I was wondering if crossover verification could be achieved by the use of only a sound pressure meter 
Would this idea work? 
With testing for db drop in xo area could we say remove the minus lead from each driver to get readings i.e. check woofer only followed by each driver in order 
It seems to me that db should be similar to say series or parallel concepts 
I guess what I am trying to say is that if there is a db variation then the crossover is not a flat response?
Would anyone like to shed a little light!raying:
Cheers speedie


----------



## Wayne A. Pflughaupt (Apr 13, 2006)

Not sure what you're saying there - remove the minus lead from the speaker and it won't work. :huh:

There is a way to check crossover function with an SPL meter. A bit crude and not highly accurate, but it will verify if it is working or not. You’ll need some sine wave tones both at the crossover frequency and an octave higher or lower (depending on if you’re checking a high pass or low pass). 

For example, let's say your receiver has an 80 Hz crossover with a 24 dB/octave slope.
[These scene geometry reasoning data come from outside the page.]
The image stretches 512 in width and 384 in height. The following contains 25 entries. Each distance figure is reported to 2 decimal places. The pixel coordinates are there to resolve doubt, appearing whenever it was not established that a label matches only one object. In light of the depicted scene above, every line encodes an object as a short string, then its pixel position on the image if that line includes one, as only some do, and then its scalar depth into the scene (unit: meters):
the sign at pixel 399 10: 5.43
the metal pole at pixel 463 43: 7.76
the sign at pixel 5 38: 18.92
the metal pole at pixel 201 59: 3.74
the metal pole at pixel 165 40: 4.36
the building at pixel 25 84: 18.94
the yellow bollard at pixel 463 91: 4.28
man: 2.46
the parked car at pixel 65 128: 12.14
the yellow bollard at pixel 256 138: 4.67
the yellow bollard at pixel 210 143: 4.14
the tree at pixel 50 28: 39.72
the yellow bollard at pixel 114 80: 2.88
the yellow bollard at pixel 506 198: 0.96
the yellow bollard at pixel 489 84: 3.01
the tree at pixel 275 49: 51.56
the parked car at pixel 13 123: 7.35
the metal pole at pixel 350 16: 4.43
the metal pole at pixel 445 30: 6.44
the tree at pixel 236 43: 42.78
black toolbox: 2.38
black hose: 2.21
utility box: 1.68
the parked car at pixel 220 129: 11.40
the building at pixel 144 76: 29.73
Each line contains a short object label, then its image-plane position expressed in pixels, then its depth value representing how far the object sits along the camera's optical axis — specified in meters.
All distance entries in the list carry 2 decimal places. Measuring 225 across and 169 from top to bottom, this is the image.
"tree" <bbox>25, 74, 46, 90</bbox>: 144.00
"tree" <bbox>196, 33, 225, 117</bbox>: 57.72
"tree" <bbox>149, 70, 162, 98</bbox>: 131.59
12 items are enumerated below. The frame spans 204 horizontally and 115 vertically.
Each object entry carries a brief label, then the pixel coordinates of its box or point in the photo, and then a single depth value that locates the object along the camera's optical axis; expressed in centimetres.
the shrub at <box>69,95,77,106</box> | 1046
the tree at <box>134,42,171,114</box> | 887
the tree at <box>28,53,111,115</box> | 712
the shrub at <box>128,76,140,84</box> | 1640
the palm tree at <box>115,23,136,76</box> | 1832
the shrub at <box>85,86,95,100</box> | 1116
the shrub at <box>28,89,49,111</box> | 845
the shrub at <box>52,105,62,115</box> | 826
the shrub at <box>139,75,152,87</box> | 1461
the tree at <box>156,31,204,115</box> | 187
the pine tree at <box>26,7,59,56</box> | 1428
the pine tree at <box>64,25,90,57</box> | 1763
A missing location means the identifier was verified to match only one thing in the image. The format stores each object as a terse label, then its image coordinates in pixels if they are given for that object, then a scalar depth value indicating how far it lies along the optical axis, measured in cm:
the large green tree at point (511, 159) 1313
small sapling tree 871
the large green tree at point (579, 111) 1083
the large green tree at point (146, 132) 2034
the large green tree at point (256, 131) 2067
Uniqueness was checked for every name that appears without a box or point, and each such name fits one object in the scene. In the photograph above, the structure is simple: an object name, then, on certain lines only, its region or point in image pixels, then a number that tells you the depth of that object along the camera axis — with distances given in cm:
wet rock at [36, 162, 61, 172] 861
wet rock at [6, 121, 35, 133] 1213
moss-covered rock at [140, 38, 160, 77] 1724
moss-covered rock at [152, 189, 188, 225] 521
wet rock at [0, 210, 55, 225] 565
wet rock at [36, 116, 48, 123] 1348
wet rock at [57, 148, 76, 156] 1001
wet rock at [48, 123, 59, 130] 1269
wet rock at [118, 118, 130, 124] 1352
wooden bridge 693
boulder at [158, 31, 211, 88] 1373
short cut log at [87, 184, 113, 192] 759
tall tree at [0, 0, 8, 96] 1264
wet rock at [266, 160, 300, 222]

If wanted to check if the crossover for your main speakers was working (high pass), you’d take a reading of an 80 Hz sine wave at say, 90 dB. One octave below 80 Hz is 40 Hz, so if the crossover is working properly, a 40 Hz sine wave should read somewhere in the neighborhood of 66 dB (90 dB - 24 dB = 66 dB). Make sense?

For a subwoofer (low pass), it would be the same thing, only the sine waves would be 80 Hz and 160 Hz. 

If you don’t know what the crossover slope is, this method will give you an idea, by how much less the second sine wave reads compared to the first – i.e., 12 dB, 18 dB, etc.

You can download sine wave test tones at the link for the BFD Guide at the top of the page, if you need some.

Regards,
Wayne


----------



## speedie (Aug 19, 2009)

*Re: testing with SPL meter*

Wayne cheers
what i was trying to get my head around is this
We all try for a flat response with crossover design so if the lead to the woofer was removed it would add nothing to the meter reading so the spl is coming from the other drivers etc etc.
Would this give some indication to which driver is inefficient
having said that if the graph depicts a flat response and we know that the point is lower ie 6,12,18,24 points lower, where does the extra db come from to get our flat line response?
cheers Speedie


----------



## Wayne A. Pflughaupt (Apr 13, 2006)

*Re: testing with SPL meter*


Okay - I get it now.


speedie said:


> Would this give some indication to which driver is inefficient


It could, yes


> having said that if the graph depicts a flat response and we know that the point is lower ie 6,12,18,24 points lower, where does the extra db come from to get our flat line response?


From the output of the next driver, that is "picking up" where the other leaves off.

Regards,
Wayne


----------